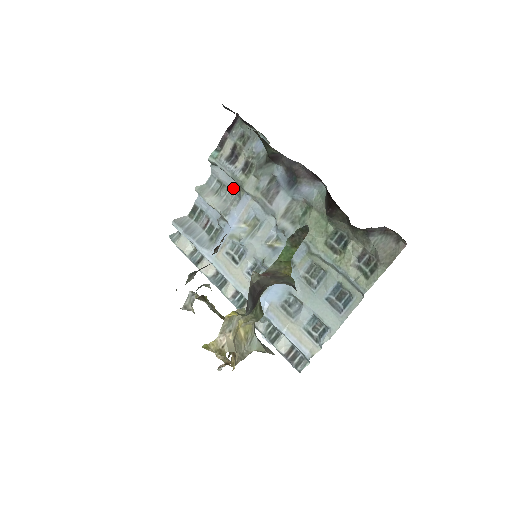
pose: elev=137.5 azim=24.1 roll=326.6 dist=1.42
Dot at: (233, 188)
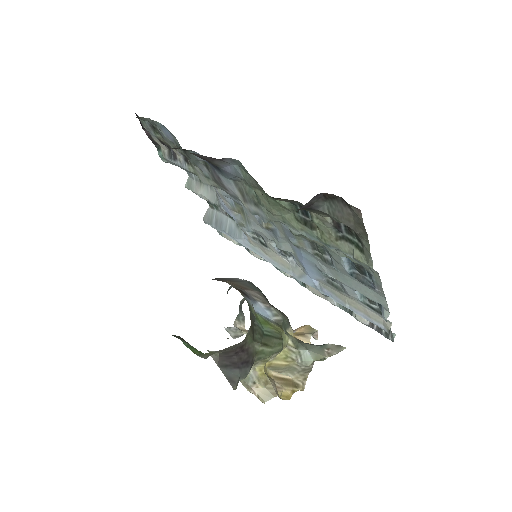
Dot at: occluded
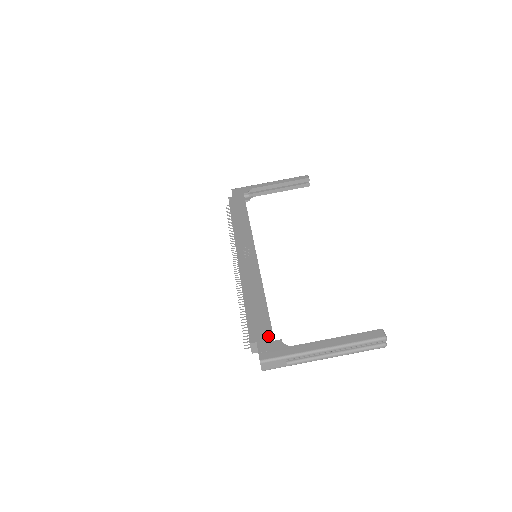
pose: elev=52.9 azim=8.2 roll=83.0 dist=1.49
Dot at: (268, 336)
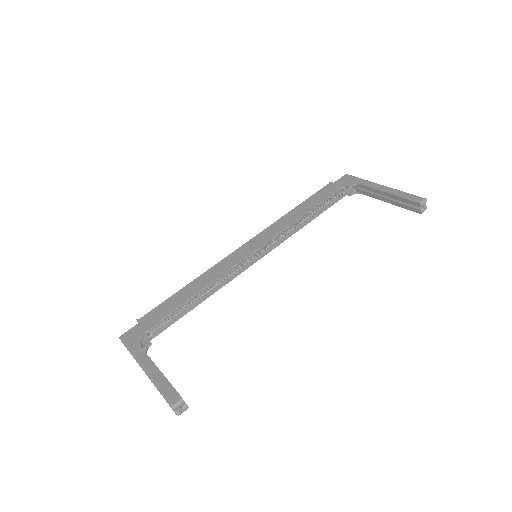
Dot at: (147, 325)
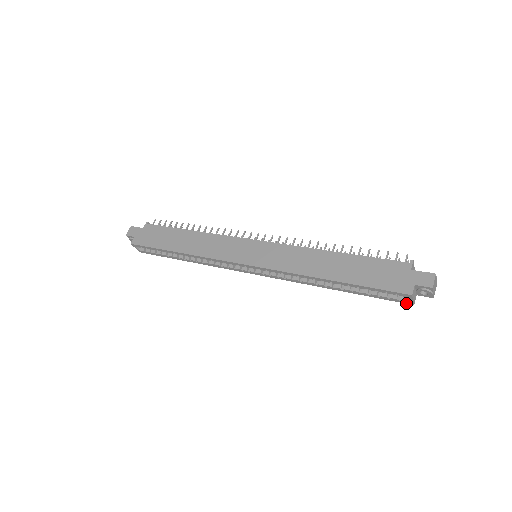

= = = = = = =

_Required work_
Pick out every line in the records above that contains the string "dist". Case matters.

_The result_
pose: elev=137.5 azim=24.1 roll=326.6 dist=1.42
pose: elev=52.9 azim=8.2 roll=83.0 dist=1.49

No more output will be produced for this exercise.